I posted this tweet this morning: “Don’t feel like writing today? Type a placeholder sentence, and revise it, and you’re writing.”
This method works because the words enmesh you. We writers think of ourselves as controlling our words, and we do. But merely putting words on paper or a screen changes what you’re thinking, and in this case, your mood.
You can experience this effect when writing dialogue. For example, this morning I was drafting a scene in a novel about two boys trying to live in the woods according to a book their father brought back from World War II: How to Survive on Land and Sea. They discover they already know most of what the book says.
“We could have written this book ourselves, Donny. Whenever we look things up in it, we’re usually already doing it.”
“What a great idea, Eddy. When we get rescued, we’ll write our own survival book for boys like us. But we’ll need a zippy title.”

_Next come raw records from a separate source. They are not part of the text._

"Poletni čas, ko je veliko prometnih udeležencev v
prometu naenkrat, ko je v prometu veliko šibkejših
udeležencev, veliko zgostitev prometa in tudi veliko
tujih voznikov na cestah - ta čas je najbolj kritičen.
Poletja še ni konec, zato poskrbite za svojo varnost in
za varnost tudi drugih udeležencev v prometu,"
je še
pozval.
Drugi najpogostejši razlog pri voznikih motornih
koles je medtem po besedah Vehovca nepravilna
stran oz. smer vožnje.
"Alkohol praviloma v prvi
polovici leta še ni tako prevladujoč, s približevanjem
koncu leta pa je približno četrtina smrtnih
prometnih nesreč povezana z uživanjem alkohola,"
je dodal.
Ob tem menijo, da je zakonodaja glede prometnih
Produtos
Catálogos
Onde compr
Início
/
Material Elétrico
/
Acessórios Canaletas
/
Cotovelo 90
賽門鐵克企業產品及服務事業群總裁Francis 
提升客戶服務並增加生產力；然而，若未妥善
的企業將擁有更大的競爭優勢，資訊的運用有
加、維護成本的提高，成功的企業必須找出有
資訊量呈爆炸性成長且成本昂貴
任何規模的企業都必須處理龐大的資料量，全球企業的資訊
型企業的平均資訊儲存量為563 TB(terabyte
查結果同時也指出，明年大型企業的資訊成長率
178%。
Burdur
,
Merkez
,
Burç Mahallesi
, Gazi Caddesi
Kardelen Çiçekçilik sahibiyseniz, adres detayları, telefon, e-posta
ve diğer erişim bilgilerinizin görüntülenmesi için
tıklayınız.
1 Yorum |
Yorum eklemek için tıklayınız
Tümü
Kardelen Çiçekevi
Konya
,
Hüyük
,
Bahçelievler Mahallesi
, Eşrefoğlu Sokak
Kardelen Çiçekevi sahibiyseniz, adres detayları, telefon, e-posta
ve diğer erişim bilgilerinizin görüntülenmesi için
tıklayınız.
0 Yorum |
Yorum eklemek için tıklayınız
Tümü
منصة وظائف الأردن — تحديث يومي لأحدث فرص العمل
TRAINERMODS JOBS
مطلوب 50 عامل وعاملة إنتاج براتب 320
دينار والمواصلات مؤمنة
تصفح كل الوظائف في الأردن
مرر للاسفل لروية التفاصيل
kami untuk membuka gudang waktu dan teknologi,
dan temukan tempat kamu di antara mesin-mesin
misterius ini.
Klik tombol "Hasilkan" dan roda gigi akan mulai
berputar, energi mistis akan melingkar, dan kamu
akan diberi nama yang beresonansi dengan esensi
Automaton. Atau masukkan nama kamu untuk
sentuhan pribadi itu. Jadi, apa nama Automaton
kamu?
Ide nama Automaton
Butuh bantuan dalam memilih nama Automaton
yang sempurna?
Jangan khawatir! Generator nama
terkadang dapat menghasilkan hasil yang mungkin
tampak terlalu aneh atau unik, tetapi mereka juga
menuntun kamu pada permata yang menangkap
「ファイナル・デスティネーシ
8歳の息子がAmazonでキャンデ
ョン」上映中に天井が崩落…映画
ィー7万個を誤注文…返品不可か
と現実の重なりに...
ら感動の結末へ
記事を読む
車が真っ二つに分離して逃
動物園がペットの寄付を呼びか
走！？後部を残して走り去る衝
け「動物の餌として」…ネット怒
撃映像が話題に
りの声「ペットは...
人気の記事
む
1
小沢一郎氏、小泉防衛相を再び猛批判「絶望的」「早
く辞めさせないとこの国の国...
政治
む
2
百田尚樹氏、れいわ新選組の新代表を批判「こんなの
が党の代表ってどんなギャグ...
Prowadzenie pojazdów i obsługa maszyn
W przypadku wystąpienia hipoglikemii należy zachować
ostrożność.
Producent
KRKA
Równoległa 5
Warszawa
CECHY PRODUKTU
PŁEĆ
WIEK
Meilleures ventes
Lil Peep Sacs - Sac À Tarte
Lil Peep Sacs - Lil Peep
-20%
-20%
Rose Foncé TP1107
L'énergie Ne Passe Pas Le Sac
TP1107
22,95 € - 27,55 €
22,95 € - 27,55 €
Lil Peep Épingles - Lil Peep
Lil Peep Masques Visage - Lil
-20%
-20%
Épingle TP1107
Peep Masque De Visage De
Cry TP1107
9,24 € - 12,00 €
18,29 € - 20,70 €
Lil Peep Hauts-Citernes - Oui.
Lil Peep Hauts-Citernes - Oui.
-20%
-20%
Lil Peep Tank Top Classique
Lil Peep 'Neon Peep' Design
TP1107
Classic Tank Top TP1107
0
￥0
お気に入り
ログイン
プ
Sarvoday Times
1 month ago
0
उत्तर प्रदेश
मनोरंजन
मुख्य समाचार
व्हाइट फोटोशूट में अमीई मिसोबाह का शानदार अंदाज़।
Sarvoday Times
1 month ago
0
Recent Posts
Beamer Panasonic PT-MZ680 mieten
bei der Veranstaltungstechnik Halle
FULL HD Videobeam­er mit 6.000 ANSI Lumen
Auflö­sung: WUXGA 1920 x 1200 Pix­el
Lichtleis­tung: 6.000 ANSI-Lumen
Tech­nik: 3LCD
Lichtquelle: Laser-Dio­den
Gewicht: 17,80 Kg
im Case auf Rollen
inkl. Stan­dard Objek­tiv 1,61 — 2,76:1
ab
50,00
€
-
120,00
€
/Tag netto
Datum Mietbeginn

And off they go brainstorming potential titles. I didn’t plan that, but once they started, I just turned them loose. How did that happen? I had struggled through last fall trying to come up with a title for my new book, Writing Your Way, forthcoming from Writers’s Digest on March 13. So once the boys came up with their book idea, it was an easy leap to their needing a title.
Such happy accidents can unnerve a control freak, which is a bad thing to be if you’re a writer. But if you don’t like what the characters do or say, you can just erase it.
(Ever had your characters take over, or your words divert you?)